The look on MacAndrew's face spoke volumes.

Eric said: "If you were positively identified as such, then Mrs. Baker's marriage to Franklin Baker would be known to be bigamous and therefore invalid. The house had come to her as Franklin Baker's wife, but if she was no such thing, then it would have gone to--the elder stepdaughter, whichever one that was."

"That would be Florence," said Dr. Miller. "By Jove. Charlotte did say that Florence had a legitimate grievance, didn't she?"

MacAndrew grunted. "Rachel was with child when the Germans got me. The Army told her I was dead, and she was terrified of raising a child without a father. And there was old Franklin Baker, with two young daughters, looking for someone to mother them...."

"Why didn't you say anything when you came back?"
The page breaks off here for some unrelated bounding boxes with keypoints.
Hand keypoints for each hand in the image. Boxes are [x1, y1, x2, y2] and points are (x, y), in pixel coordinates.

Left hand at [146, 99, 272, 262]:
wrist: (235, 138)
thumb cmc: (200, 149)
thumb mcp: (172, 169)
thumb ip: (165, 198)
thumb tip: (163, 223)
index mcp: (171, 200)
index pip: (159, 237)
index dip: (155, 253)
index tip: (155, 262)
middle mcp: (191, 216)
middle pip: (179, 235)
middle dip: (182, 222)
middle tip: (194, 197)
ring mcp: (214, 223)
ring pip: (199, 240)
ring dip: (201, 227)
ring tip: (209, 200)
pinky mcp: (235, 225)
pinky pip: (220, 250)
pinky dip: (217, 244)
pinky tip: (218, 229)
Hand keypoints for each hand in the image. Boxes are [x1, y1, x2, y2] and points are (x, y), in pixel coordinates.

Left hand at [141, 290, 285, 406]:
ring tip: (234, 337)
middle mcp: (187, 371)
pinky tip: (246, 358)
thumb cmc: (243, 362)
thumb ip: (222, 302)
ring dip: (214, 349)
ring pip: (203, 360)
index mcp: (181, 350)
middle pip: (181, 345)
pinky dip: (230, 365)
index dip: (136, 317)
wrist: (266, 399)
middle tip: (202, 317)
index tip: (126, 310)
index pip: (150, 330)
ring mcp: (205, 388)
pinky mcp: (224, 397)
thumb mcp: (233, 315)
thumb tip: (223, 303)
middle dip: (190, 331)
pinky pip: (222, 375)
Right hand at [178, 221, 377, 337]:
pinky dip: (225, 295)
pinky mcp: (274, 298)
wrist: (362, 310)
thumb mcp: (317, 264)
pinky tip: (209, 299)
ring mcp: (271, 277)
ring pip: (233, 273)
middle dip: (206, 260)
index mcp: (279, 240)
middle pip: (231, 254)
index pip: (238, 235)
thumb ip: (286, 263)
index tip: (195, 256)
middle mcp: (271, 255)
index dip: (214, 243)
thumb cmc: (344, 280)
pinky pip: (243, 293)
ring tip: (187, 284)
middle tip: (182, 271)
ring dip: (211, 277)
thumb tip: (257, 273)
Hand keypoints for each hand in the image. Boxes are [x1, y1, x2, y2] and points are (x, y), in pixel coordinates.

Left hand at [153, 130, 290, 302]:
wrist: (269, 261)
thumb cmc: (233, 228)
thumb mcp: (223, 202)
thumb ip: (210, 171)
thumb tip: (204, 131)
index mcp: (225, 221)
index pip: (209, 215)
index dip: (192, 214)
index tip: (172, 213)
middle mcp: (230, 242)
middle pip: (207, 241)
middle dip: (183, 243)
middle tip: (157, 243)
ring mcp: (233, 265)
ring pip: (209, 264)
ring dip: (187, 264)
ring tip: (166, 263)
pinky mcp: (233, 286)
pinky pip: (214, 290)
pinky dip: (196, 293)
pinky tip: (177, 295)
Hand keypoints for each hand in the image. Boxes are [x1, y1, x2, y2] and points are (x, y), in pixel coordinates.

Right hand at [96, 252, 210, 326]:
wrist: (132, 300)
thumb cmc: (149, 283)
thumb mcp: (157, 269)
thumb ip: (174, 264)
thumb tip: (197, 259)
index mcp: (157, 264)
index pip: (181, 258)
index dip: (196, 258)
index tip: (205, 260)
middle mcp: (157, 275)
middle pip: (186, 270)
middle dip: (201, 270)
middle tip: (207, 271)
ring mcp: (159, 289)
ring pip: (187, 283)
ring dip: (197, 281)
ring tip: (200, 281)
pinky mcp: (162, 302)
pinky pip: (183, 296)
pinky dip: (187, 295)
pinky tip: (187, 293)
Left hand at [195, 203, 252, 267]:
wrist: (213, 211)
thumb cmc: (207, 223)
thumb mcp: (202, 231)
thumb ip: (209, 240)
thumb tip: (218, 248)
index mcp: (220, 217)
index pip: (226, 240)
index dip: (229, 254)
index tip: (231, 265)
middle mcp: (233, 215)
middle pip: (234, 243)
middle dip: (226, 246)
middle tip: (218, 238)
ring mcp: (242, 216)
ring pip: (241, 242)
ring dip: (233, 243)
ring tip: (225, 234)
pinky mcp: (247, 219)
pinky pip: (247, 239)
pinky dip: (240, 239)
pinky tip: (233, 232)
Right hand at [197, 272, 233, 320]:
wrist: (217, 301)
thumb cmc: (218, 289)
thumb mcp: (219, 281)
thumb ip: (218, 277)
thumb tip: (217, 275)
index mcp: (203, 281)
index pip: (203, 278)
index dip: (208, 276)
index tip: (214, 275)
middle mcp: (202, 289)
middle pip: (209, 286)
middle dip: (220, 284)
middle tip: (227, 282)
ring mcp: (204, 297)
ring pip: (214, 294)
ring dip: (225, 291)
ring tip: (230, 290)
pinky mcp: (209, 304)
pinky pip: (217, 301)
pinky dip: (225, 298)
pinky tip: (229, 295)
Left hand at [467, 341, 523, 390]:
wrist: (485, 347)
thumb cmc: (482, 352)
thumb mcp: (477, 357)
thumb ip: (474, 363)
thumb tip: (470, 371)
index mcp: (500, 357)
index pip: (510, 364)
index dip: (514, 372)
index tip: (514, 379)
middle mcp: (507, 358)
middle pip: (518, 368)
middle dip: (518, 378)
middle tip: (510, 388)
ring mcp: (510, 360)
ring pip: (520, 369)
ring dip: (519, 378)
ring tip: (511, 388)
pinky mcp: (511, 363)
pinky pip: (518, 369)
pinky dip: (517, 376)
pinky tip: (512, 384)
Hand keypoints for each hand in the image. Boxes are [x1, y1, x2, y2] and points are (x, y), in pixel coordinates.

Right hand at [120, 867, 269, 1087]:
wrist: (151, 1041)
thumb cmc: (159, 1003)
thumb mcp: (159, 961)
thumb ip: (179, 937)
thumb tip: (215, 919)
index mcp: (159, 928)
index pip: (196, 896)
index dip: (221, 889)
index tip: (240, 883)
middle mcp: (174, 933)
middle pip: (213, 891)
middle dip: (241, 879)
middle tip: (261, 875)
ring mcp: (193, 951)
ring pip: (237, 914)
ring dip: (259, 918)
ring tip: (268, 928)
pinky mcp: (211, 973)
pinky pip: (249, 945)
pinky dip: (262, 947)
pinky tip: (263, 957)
"She was happy. Do you understand? Florence was always a handful, but Magdalen was a dear; and Richard was already growing to be the spitting image of me. Baker didn't care that Richard wasn't his, and he cared for Rachel ... perhaps better than I could have. I ... I thought it best to keep away. Until I saw Baker's obituary, and knew Rachel was free again...."

The fight seemed to have gone out of him, and Dr. Miller dared now to release his hold. Eric turned to Penny, and said: "You'd best fetch the police. Dr. Miller and I will wait here with MacAndrew, see he doesn't run off."

"What are you going to tell them?"

"The truth, I suppose. It's all going to have to go to trial eventually, and I'm not going to lie under oath."

"We can always hope that they'll let you off lightly for trying to fight a duel."

Eric, clambering up onto a tombstone to begin his vigil, smiled and shrugged. "If I can risk my life to avenge an insult," he said, "I think I can risk my freedom to get justice for Charlotte Drake."